Work to complete> Which lines in the entries below contain the string "series"? Locate each one and copy it out in full.

Extracted information>
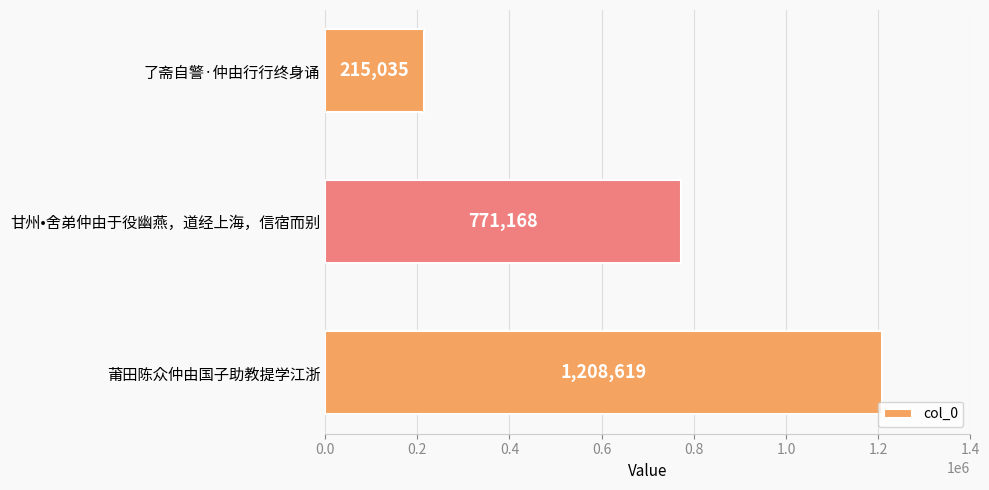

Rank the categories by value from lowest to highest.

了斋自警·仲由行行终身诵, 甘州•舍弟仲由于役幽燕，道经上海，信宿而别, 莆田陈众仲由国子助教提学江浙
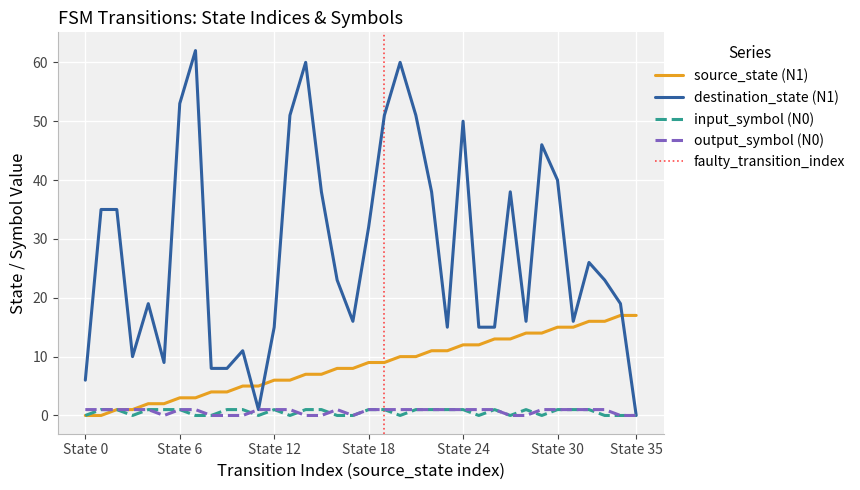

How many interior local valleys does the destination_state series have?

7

Task solution>
How many interior local valleys does the destination_state series have?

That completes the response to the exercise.